----- PROVIDED MATERIAL -----

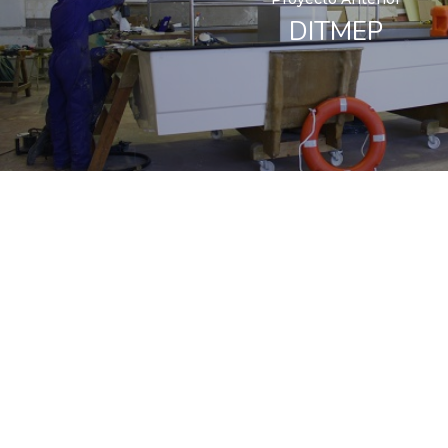
DITMEP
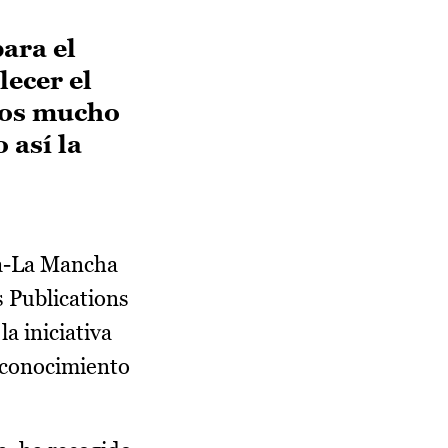
ara el
lecer el
cios mucho
 así la
la-La Mancha
s Publications
a iniciativa
e conocimiento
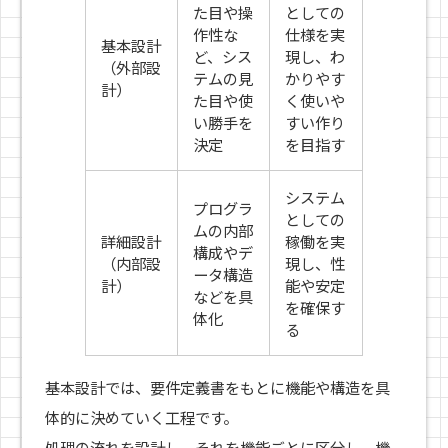
た目や操
としての
作性な
仕様を実
基本設計
ど、シス
現し、わ
（外部設
テムの見
かりやす
計）
た目や使
く使いや
い勝手を
すい作り
決定
を目指す
システム
プログラ
としての
ムの内部
詳細設計
稼働を実
構成やデ
（内部設
現し、性
ータ構造
計）
能や安定
などを具
を確保す
体化
る
基本設計では、要件定義書をもとに機能や構造を具
体的に決めていく工程です。
処理の流れを設計し、それを機能ごとに区分し、機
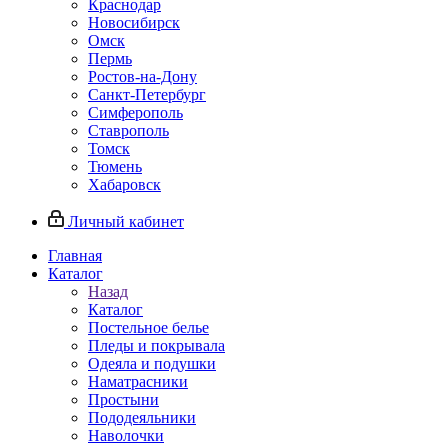
Краснодар
Новосибирск
Омск
Пермь
Ростов-на-Дону
Санкт-Петербург
Симферополь
Ставрополь
Томск
Тюмень
Хабаровск
Личный кабинет
Главная
Каталог
Назад
Каталог
Постельное белье
Пледы и покрывала
Одеяла и подушки
Наматрасники
Простыни
Пододеяльники
Наволочки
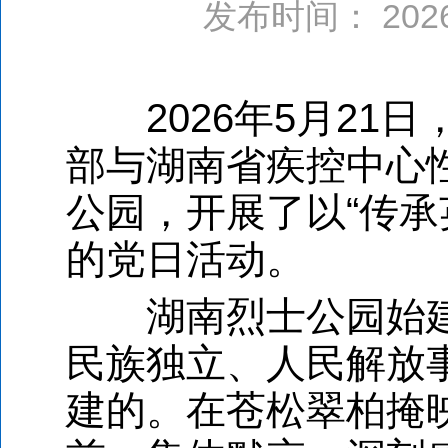
发布时间： 20
2026年5月21日
部与湖南省疾控中心
公园，开展了以“传承
的党日活动。
湖南烈士公园始建于
民族独立、人民解放
建的。在苍松翠柏掩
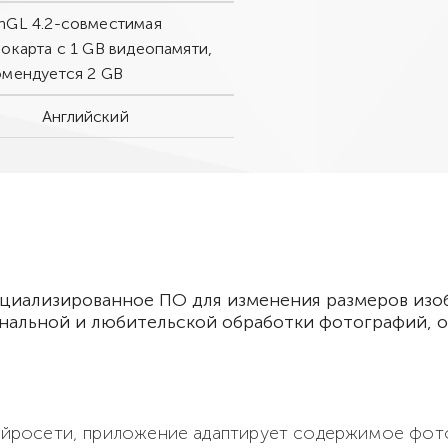
nGL 4.2-совместимая
окарта с 1 GB видеопамяти,
омендуется 2 GB
Английский
пециализированное ПО для изменения размеров из
нальной и любительской обработки фотографий, о
нейросети, приложение адаптирует содержимое фото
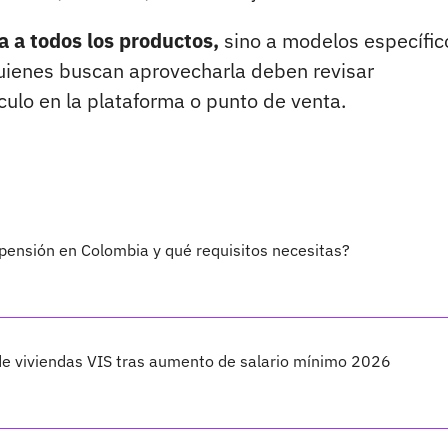
a a todos los productos,
sino a modelos específic
quienes buscan aprovecharla deben revisar
ulo en la plataforma o punto de venta.
ensión en Colombia y qué requisitos necesitas?
de viviendas VIS tras aumento de salario mínimo 2026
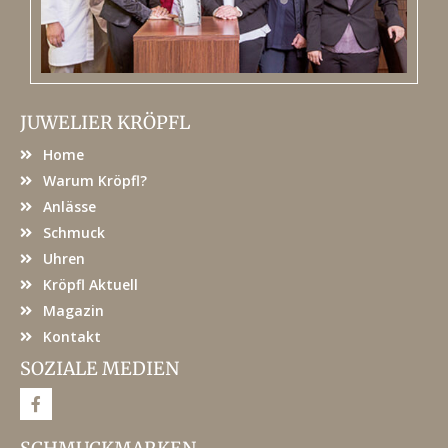
JUWELIER KRÖPFL
Home
Warum Kröpfl?
Anlässe
Schmuck
Uhren
Kröpfl Aktuell
Magazin
Kontakt
SOZIALE MEDIEN
F
a
c
e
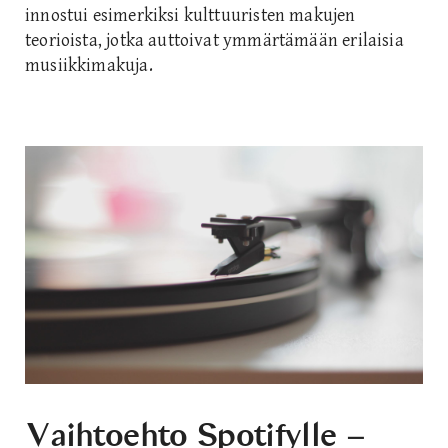
innostui esimerkiksi kulttuuristen makujen
teorioista, jotka auttoivat ymmärtämään erilaisia
musiikkimakuja.
Vaihtoehto Spotifylle –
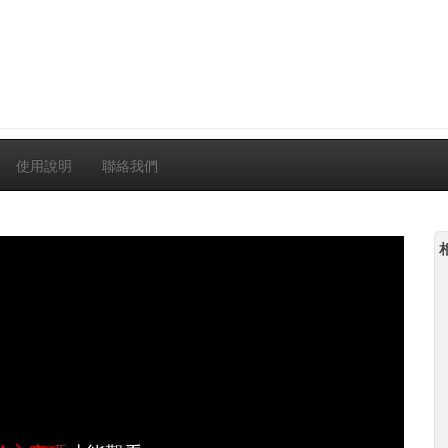
使用說明
聯絡我們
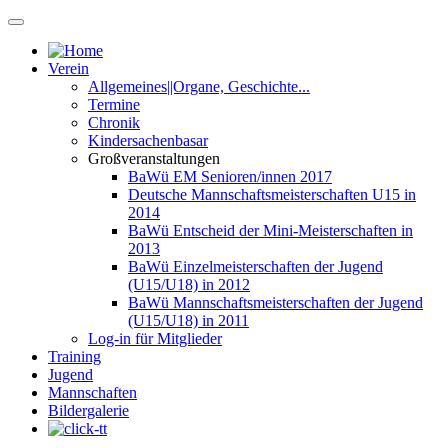
Verein
Allgemeines||Organe, Geschichte...
Termine
Chronik
Kindersachenbasar
Großveranstaltungen
BaWü EM Senioren/innen 2017
Deutsche Mannschaftsmeisterschaften U15 in
2014
BaWü Entscheid der Mini-Meisterschaften in
2013
BaWü Einzelmeisterschaften der Jugend
(U15/U18) in 2012
BaWü Mannschaftsmeisterschaften der Jugend
(U15/U18) in 2011
Log-in für Mitglieder
Training
Jugend
Mannschaften
Bildergalerie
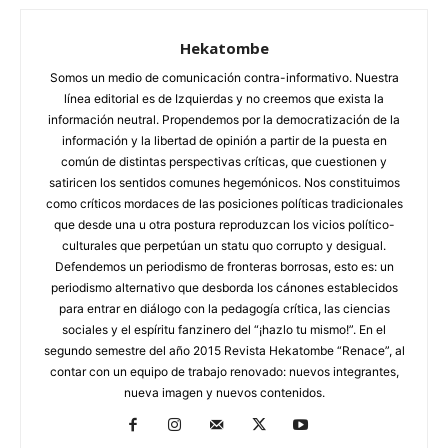
Hekatombe
Somos un medio de comunicación contra-informativo. Nuestra
línea editorial es de Izquierdas y no creemos que exista la
información neutral. Propendemos por la democratización de la
información y la libertad de opinión a partir de la puesta en
común de distintas perspectivas críticas, que cuestionen y
satiricen los sentidos comunes hegemónicos. Nos constituimos
como críticos mordaces de las posiciones políticas tradicionales
que desde una u otra postura reproduzcan los vicios político-
culturales que perpetúan un statu quo corrupto y desigual.
Defendemos un periodismo de fronteras borrosas, esto es: un
periodismo alternativo que desborda los cánones establecidos
para entrar en diálogo con la pedagogía crítica, las ciencias
sociales y el espíritu fanzinero del “¡hazlo tu mismo!”. En el
segundo semestre del año 2015 Revista Hekatombe “Renace”, al
contar con un equipo de trabajo renovado: nuevos integrantes,
nueva imagen y nuevos contenidos.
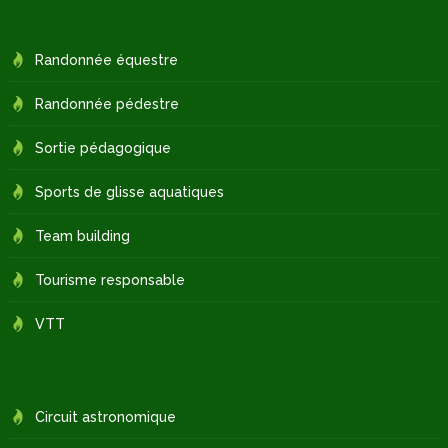
Randonnée équestre
Randonnée pédestre
Sortie pédagogique
Sports de glisse aquatiques
Team building
Tourisme responsable
VTT
Circuit astronomique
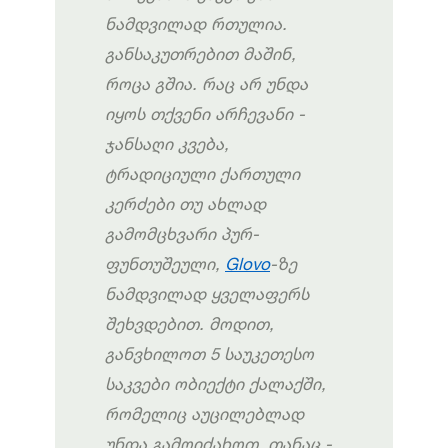
ნამდვილად
რთულია
.
განსაკუთრებით მაშინ,
როცა გშია.
რაც
არ
უნდა
იყოს
თქვენი
არჩევანი -
ჯანსაღი
კვება
,
ტრადიციული
ქართული
კერძები
თუ
ახლად
გამომცხვარი
პურ
-
ფუნთუშეული
,
Glovo
-
ზე
ნამდვილად
ყველაფერს
შეხვდებით
.
მოდით,
განვხილოთ
5
საუკეთესო
საკვები
ობიექტი
ქალაქში
,
რომელიც
აუცილებლად
უნდა
გამოიძახოთ
,
თანაც
-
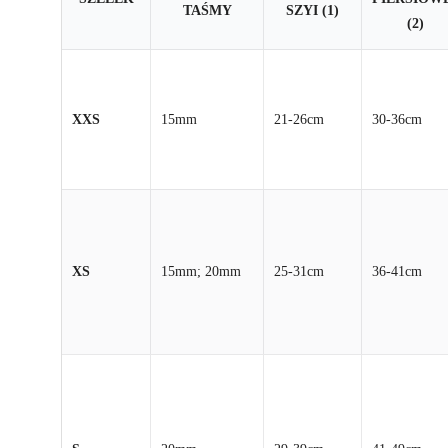
TAŚMY
SZYI (1)
(2)
XXS
15mm
21-26cm
30-36cm
XS
15mm; 20mm
25-31cm
36-41cm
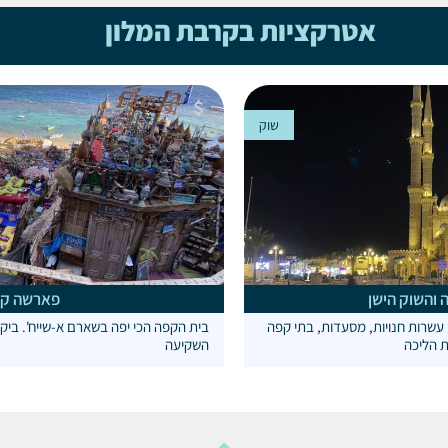
אטרקציות בקרבת המלון
שוק
 והשוק הישן
פארשה ק
עשרות חנויות, מסעדות, בתי קפה
בית הקפה הכי יפה בשארם א-שייח'. ביקור
 הליכה
השקיעה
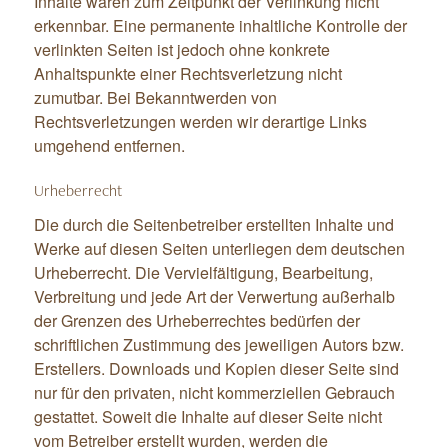
Inhalte waren zum Zeitpunkt der Verlinkung nicht
erkennbar. Eine permanente inhaltliche Kontrolle der
verlinkten Seiten ist jedoch ohne konkrete
Anhaltspunkte einer Rechtsverletzung nicht
zumutbar. Bei Bekanntwerden von
Rechtsverletzungen werden wir derartige Links
umgehend entfernen.
Urheberrecht
Die durch die Seitenbetreiber erstellten Inhalte und
Werke auf diesen Seiten unterliegen dem deutschen
Urheberrecht. Die Vervielfältigung, Bearbeitung,
Verbreitung und jede Art der Verwertung außerhalb
der Grenzen des Urheberrechtes bedürfen der
schriftlichen Zustimmung des jeweiligen Autors bzw.
Erstellers. Downloads und Kopien dieser Seite sind
nur für den privaten, nicht kommerziellen Gebrauch
gestattet. Soweit die Inhalte auf dieser Seite nicht
vom Betreiber erstellt wurden, werden die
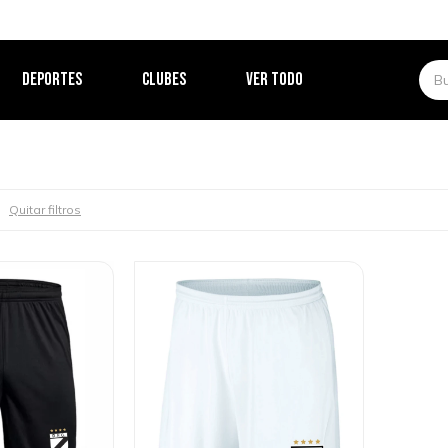
DEPORTES
CLUBES
VER TODO
Quitar filtros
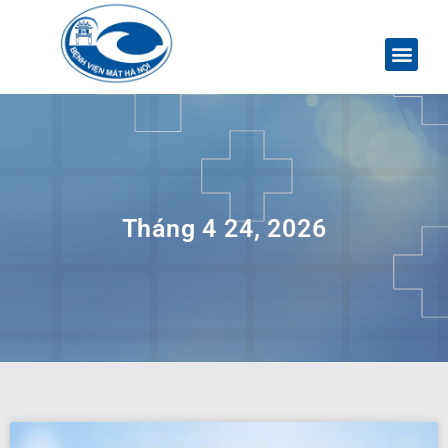
Tháng 4 24, 2026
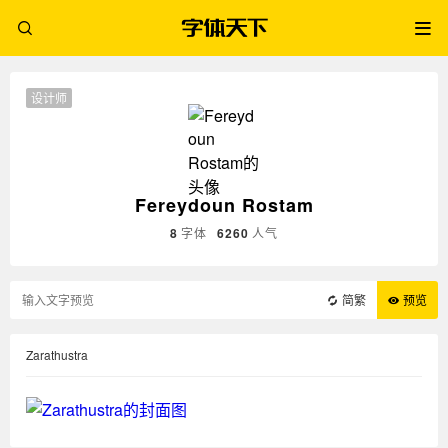
设计师
Fereydoun Rostam
8
字体
6260
人气
简繁
预览
Zarathustra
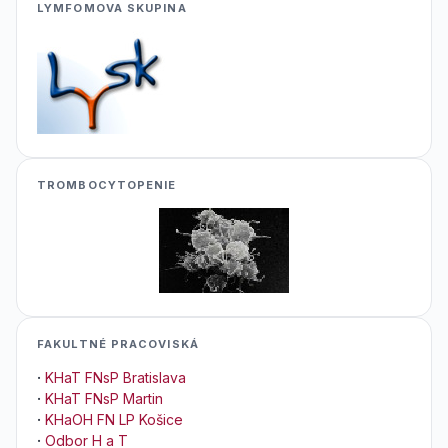
LYMFOMOVA SKUPINA
TROMBOCYTOPENIE
FAKULTNÉ PRACOVISKÁ
·
KHaT FNsP Bratislava
·
KHaT FNsP Martin
·
KHaOH FN LP Košice
·
Odbor H a T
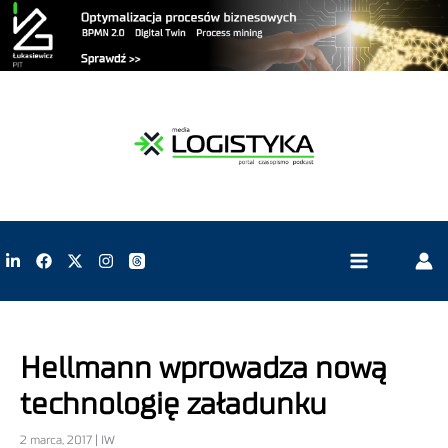
Hellmann wprowadza nową
technologię załadunku
2 marca, 2017 | IW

-----

- _EXERCISE OBJECTIVE_
Wherever the word "Inhalte" turns up in a line of the listing, that line counts; report the total as a lone number.

- _OUTPUT OF THE EXERCISE_
3